On Monday 15 June 2015 17:57:28 andy pugh wrote:
> On 15 June 2015 at 20:33, Gene Heskett <ghesk...@wdtv.com> wrote:
> > I've done quite a bit of googling, and read the older threads here,
> > but the closest I've come is an included angle in the 14 degree
> > area, or 7 degrees off axis in cnc terms. No one has discussed the
> > effect of dissimilar metals that I have noted in skimming about 65
> > old messages or in the google outputs.
>
> It seems likely that the threshold angle is the arctan of the
> coefficient of friction between the materials.
> Looking in the tables, (
> http://www.engineershandbook.com/Tables/frictioncoefficients.htm )
> hardened steel on hardened steel, lubricated, has a mu of .11 so
> should lock at angles below 6 degrees even with lubrication.
> (which sounds plausible, though I am not sure about the lubrication of
> a machine taper)
> Dry aluminium on mild steel is listed as a mu of 1.05, so that
> suggests it should lock at an angle of 45 degrees.
>
Its doubtfull I could get it clean enough for that, so I'd druther wedge 
it into place with a coat of copper colored neverseize & use the greased 
coeficients, which are not listed for that combo.

> Whether these would be half-angles or included angles I can't decide.

I'm ambivelant too. So 7 degrees off the axis seems like a good first 
try.  Thinking about the width, making 2, cyano glueed together, and 
then both sides machined in the center 5" to reduce its footprint width 
on the spindle sounds better all the time.  Bonus points for machineing 
one side face with the encoders slots at the same time. ;-)  Also a good 
way to get more precision there as my current encoder wheel is a 50 
cycle wheel.  With a 5i25 reading it, I could do 180 cycles and get 1/4 
degree accuracy.  Talk about overkill. ;-) 

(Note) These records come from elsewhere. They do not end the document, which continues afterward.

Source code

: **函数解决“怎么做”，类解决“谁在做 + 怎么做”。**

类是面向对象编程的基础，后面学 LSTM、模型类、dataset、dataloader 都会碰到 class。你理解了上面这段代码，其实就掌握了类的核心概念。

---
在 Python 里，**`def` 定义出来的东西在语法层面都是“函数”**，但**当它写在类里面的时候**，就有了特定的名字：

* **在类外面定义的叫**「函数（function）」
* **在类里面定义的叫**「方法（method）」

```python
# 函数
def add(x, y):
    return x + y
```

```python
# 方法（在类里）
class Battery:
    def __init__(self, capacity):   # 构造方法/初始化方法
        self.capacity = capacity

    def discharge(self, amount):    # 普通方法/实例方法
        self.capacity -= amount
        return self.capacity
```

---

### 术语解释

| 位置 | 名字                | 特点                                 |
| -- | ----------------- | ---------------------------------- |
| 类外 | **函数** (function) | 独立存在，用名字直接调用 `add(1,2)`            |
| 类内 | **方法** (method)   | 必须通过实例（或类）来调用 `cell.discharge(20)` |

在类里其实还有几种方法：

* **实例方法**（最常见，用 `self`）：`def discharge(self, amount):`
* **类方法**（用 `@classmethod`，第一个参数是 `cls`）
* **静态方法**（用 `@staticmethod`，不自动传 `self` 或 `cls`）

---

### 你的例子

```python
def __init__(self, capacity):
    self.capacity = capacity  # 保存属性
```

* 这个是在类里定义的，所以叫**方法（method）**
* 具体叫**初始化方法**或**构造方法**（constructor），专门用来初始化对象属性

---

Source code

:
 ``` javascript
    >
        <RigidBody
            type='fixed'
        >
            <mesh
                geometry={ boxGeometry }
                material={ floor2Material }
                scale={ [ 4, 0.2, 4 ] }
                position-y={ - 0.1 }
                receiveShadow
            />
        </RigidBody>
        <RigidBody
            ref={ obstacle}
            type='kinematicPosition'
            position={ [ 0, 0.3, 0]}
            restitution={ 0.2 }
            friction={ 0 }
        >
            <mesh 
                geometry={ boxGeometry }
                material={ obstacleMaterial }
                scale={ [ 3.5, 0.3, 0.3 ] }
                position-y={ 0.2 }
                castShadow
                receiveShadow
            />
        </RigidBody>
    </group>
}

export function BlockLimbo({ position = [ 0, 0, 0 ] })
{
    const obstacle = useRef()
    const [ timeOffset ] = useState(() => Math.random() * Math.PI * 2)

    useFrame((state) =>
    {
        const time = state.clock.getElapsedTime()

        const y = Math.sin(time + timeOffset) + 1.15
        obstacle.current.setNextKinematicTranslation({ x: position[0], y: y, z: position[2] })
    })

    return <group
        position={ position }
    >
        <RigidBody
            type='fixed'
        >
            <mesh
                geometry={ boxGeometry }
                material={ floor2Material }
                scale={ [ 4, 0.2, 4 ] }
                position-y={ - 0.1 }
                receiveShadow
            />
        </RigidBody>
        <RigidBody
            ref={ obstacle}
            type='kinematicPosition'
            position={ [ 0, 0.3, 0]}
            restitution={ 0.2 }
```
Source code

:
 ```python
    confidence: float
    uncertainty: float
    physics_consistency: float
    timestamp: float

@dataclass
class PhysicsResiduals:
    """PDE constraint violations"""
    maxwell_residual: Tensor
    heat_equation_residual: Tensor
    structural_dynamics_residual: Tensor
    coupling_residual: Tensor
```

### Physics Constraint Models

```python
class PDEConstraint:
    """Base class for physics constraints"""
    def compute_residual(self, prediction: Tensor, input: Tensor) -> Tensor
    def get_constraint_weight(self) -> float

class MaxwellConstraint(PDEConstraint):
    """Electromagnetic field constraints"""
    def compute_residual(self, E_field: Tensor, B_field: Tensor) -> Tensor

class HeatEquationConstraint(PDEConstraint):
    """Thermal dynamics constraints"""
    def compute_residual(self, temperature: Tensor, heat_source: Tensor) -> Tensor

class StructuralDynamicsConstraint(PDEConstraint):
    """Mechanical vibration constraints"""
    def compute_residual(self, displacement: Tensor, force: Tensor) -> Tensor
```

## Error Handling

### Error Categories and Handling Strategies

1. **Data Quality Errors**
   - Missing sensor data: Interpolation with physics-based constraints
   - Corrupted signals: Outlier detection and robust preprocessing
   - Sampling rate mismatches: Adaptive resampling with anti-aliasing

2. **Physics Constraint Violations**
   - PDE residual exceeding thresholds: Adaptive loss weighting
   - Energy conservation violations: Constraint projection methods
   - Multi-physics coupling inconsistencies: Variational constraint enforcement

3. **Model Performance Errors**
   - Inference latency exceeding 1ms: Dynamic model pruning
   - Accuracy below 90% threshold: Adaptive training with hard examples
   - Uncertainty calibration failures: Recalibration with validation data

There is lots of room for a 90 cycle disk on a 6" wheel.  My 50 cycle is 
just a hair over 2" and took a mill of about .028" diameter to get close 
to a 50% duty cycle.  Fragile little puppies at that size. Swimming in 
cutting oil because the brass sheet work hardened, but it worked if the 
right feed and a fresh mill per attempt.  The last one was thinner alu, 
but was obviously harder stuff, it machined well so I quit and used it 
as the old screws in the mill were getting bad backlash again. That alu 
came out of a dishwasher door that had 2 panels in it, painted different 
colors so you could match the "kitchen decor". Too bad it was also a POS 
internally.  Lasted about 3 years. So rather than price shopping, a 
Kitchen Aide replaced it, 6 or 7 years ago, still working like new.  
Sometimes you DO get what you pay for.

Cheers, Gene Heskett
-- 
"There are four boxes to be used in defense of liberty:
 soap, ballot, jury, and ammo. Please use in that order."